◆ WHAT THE TASK ASKS
Provide only the number of lines in the data below that contain the word "evenodd".

◆ INPUT
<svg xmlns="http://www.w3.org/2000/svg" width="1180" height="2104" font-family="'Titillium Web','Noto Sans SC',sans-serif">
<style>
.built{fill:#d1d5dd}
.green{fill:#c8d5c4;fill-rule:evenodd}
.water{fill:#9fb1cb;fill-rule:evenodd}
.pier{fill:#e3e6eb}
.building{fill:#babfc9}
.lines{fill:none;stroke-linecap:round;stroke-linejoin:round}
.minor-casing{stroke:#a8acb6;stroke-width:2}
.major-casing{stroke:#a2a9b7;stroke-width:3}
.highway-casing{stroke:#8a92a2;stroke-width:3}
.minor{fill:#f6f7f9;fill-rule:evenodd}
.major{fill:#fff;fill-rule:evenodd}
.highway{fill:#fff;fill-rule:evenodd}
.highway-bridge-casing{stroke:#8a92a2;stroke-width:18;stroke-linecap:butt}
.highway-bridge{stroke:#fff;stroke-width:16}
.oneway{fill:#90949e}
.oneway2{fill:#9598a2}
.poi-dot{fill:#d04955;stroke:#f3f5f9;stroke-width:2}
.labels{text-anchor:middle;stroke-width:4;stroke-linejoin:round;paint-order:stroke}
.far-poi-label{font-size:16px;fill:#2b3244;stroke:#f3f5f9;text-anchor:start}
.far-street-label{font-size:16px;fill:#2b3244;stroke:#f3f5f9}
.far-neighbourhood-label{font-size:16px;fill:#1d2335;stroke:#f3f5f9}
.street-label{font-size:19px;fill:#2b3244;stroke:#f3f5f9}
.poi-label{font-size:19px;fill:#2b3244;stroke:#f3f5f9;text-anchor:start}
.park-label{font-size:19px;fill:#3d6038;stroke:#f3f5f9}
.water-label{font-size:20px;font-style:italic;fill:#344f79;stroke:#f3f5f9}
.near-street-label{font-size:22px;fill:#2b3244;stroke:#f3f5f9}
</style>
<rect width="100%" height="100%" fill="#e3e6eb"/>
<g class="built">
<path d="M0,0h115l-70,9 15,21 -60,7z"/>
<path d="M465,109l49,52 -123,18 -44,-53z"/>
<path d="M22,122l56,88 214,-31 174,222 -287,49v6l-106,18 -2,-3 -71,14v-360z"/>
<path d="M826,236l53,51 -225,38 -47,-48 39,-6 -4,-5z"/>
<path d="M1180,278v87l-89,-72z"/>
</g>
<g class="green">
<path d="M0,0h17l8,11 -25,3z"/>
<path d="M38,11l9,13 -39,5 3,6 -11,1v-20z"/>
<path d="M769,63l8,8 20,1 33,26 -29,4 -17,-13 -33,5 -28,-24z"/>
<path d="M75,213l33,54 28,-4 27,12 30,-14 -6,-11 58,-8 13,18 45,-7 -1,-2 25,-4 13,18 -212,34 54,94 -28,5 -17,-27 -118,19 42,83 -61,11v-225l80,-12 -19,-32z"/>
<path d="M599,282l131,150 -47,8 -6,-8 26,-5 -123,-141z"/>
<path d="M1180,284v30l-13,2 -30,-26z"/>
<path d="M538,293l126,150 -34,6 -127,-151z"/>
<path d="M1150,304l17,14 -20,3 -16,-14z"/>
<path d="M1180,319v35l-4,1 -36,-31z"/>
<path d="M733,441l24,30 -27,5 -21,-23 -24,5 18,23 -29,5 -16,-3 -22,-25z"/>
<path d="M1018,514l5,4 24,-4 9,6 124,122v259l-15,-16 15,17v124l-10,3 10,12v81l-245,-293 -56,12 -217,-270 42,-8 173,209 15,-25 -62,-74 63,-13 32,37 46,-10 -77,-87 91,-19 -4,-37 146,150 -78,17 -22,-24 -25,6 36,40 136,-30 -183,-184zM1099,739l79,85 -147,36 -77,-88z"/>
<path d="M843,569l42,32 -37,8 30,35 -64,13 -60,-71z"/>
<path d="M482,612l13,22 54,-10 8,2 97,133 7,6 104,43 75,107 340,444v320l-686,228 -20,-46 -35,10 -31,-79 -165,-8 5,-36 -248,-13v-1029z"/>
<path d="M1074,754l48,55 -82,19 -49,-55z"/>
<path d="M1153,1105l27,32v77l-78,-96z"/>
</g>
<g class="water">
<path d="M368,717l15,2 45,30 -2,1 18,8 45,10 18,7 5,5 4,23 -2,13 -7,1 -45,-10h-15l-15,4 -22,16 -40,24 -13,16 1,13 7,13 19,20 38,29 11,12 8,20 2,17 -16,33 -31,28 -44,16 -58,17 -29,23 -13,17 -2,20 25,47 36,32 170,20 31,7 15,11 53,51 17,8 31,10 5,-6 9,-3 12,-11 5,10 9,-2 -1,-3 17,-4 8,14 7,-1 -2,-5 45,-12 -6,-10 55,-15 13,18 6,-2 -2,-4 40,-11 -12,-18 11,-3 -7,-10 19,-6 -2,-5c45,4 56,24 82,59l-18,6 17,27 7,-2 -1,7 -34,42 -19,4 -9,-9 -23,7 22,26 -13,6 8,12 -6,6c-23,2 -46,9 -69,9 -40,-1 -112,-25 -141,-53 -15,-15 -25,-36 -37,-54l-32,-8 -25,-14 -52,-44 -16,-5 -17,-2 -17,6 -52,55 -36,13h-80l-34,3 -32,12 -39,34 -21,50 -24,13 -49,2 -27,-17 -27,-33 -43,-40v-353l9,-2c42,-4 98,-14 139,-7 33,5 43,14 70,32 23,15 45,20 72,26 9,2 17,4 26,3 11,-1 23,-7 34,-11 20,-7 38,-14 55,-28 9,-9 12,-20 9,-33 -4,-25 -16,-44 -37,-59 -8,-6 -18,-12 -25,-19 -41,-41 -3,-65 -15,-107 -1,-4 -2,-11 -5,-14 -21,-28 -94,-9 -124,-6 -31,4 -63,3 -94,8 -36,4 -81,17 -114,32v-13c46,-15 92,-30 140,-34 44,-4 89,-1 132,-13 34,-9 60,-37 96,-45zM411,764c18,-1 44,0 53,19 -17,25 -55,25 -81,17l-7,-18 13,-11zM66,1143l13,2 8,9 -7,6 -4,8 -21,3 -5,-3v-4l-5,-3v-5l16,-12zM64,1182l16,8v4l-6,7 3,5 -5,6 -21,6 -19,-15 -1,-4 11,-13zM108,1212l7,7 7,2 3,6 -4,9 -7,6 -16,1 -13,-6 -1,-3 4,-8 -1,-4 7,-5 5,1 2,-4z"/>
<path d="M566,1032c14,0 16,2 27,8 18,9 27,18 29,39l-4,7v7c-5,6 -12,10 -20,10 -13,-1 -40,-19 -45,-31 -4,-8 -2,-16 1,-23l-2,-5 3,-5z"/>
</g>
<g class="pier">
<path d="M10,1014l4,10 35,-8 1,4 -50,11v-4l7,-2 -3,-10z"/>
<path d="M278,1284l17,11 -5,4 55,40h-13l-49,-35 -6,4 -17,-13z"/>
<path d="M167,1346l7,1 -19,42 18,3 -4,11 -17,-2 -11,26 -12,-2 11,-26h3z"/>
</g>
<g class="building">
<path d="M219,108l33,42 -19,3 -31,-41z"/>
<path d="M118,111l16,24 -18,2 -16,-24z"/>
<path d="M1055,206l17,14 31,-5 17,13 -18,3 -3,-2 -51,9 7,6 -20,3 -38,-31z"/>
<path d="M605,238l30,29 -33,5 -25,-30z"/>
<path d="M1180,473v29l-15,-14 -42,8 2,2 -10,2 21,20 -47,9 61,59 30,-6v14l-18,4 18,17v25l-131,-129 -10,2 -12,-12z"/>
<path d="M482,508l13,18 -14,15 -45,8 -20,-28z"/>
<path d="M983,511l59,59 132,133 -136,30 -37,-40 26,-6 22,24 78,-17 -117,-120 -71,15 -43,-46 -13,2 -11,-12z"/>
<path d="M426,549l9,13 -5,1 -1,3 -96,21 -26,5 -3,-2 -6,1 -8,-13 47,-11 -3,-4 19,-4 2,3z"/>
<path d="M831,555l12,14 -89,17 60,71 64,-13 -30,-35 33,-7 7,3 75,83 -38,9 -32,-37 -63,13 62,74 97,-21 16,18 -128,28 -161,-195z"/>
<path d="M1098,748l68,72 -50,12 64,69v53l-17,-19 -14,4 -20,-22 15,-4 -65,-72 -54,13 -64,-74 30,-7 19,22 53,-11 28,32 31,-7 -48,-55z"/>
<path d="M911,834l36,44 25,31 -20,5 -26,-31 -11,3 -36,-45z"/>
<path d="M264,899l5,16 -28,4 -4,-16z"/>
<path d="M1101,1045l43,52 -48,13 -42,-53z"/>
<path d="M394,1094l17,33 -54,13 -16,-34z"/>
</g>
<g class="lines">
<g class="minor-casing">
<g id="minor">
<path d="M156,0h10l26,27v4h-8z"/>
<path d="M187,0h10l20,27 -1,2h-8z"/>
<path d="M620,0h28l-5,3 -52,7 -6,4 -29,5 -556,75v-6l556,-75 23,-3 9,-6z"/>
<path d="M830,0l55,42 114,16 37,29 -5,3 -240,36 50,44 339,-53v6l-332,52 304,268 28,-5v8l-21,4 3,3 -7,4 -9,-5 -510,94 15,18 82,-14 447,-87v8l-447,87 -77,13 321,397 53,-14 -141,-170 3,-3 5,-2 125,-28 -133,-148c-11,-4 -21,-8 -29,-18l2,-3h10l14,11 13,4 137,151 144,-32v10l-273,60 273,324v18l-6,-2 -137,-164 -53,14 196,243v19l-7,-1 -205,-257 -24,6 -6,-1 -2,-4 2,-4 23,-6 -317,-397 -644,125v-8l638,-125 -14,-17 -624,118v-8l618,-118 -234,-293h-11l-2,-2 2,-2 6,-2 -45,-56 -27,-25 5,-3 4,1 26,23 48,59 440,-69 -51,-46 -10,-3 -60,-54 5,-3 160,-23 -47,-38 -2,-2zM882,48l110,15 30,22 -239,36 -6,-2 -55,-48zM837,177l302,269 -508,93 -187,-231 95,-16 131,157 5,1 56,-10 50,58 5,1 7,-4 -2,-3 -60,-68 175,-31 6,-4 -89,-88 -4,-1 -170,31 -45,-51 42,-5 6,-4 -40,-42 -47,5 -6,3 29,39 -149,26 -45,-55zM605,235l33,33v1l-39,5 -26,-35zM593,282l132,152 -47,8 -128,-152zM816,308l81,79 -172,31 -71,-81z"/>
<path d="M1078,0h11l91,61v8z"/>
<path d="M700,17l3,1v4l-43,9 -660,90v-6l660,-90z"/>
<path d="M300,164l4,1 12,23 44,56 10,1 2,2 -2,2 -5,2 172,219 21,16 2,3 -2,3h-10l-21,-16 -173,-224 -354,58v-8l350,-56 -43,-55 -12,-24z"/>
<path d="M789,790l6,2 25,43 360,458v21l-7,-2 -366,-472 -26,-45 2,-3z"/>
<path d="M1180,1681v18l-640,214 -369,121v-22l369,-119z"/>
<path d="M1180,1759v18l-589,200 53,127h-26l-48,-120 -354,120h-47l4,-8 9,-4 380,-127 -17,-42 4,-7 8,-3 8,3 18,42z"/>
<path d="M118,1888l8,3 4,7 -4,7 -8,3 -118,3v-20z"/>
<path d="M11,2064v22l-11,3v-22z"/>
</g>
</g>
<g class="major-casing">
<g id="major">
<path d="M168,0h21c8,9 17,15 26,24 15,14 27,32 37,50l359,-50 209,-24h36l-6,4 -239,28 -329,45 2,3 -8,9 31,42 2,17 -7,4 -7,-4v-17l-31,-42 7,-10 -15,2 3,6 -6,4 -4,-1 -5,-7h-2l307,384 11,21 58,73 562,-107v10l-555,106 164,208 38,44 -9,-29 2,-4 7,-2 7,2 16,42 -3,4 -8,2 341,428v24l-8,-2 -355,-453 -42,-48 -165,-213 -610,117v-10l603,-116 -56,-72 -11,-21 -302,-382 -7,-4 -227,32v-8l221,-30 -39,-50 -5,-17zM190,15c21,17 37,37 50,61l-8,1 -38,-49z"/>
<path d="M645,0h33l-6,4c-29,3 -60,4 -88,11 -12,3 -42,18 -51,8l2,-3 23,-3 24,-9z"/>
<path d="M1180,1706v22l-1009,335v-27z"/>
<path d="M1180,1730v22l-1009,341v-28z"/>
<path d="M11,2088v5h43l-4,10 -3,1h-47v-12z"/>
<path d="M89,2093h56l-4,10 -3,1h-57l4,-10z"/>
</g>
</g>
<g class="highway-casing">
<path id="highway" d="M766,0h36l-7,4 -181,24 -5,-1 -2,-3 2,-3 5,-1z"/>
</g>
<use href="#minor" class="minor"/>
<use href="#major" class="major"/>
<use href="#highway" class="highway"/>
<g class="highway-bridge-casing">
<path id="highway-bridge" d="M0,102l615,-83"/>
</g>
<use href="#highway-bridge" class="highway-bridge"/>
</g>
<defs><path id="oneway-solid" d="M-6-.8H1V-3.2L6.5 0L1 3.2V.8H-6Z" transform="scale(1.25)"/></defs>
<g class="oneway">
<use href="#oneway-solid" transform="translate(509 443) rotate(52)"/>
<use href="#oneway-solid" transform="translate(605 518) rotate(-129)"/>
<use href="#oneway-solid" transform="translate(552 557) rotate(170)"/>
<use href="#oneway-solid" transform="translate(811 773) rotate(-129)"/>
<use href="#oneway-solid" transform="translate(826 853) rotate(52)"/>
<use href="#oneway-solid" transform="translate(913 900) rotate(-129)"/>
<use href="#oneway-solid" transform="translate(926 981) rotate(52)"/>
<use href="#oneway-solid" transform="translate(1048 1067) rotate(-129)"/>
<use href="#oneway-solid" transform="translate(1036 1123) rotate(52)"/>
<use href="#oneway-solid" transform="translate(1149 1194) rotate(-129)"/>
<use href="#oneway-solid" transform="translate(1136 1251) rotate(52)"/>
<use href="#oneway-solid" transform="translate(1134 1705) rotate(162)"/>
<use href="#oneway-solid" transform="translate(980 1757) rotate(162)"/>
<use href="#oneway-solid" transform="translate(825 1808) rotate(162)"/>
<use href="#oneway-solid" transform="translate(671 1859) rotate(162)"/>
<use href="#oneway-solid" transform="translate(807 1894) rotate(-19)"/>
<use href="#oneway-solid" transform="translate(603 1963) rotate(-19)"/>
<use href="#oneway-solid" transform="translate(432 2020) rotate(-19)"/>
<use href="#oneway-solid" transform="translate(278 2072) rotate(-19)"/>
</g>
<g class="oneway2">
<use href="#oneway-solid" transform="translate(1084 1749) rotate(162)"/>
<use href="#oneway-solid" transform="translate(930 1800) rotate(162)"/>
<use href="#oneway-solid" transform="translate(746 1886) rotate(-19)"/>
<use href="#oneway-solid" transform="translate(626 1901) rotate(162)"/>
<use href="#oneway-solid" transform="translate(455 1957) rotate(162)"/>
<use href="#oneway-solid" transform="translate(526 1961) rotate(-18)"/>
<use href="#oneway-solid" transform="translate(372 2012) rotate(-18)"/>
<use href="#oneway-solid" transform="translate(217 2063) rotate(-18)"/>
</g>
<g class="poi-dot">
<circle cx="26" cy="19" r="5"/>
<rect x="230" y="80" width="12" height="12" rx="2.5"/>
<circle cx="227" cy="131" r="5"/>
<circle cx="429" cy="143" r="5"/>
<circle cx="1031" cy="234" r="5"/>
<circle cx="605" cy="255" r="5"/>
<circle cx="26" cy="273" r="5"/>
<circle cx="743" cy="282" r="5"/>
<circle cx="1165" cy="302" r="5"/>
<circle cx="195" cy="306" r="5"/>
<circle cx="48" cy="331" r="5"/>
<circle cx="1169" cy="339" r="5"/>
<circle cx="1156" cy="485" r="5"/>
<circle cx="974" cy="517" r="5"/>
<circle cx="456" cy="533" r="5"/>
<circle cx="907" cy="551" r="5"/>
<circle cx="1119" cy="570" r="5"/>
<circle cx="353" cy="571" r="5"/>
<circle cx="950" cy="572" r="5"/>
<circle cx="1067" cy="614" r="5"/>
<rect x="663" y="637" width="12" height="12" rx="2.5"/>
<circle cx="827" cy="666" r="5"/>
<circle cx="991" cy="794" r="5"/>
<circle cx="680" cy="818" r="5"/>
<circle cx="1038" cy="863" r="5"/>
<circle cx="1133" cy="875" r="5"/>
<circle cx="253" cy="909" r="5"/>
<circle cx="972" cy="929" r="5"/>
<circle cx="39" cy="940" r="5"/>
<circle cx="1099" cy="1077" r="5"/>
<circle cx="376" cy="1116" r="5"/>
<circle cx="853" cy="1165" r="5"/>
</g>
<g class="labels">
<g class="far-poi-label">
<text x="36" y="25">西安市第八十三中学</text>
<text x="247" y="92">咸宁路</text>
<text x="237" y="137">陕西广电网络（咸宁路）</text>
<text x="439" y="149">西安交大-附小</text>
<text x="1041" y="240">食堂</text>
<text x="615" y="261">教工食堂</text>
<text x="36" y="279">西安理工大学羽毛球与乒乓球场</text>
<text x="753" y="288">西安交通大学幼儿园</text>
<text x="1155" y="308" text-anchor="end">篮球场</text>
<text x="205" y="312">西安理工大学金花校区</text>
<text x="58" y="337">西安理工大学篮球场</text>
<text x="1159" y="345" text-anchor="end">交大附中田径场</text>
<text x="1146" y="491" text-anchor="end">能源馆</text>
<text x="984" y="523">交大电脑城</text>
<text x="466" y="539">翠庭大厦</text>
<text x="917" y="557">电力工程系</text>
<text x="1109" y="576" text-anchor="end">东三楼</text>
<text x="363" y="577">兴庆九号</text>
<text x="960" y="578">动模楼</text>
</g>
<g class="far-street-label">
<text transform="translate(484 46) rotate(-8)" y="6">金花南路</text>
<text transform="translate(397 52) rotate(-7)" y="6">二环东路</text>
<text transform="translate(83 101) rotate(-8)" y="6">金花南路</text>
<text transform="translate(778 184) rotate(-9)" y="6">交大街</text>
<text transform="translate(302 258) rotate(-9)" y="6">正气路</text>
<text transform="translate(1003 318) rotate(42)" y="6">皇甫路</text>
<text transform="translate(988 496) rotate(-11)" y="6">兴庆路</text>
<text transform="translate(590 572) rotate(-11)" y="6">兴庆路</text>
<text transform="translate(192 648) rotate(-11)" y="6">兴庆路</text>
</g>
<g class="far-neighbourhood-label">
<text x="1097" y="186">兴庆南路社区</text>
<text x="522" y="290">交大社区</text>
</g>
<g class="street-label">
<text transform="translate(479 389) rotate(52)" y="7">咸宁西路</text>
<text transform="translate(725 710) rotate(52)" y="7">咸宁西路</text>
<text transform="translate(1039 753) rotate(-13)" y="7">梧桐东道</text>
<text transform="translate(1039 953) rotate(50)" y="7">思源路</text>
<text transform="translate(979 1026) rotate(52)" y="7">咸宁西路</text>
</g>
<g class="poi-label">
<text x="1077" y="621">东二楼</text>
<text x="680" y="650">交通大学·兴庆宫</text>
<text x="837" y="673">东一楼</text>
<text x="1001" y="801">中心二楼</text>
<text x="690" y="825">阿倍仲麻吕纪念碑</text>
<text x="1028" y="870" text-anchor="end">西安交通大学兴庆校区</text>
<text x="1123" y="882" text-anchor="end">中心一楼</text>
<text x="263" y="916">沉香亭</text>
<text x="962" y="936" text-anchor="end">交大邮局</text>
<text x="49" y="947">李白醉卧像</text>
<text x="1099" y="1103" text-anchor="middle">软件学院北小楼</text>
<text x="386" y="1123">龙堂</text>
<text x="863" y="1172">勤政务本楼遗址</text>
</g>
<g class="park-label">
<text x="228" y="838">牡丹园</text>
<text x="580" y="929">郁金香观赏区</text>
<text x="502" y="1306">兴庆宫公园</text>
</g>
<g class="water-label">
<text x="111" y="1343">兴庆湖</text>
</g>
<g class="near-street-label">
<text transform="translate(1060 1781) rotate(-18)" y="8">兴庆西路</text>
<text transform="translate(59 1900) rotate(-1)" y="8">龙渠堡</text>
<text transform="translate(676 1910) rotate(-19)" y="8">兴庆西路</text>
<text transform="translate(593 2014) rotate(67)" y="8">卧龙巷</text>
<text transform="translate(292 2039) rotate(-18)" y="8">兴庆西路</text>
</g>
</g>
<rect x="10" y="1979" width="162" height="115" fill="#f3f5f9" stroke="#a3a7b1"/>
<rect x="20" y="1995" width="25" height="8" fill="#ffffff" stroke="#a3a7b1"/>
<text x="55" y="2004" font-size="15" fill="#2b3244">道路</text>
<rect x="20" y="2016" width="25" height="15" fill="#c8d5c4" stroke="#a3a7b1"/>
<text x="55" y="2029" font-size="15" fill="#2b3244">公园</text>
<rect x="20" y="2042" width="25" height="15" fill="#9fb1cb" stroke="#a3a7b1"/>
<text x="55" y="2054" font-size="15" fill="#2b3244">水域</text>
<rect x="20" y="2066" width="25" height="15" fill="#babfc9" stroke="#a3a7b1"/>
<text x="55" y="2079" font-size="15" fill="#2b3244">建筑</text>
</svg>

◆ OUTPUT FOR THIS EXERCISE
5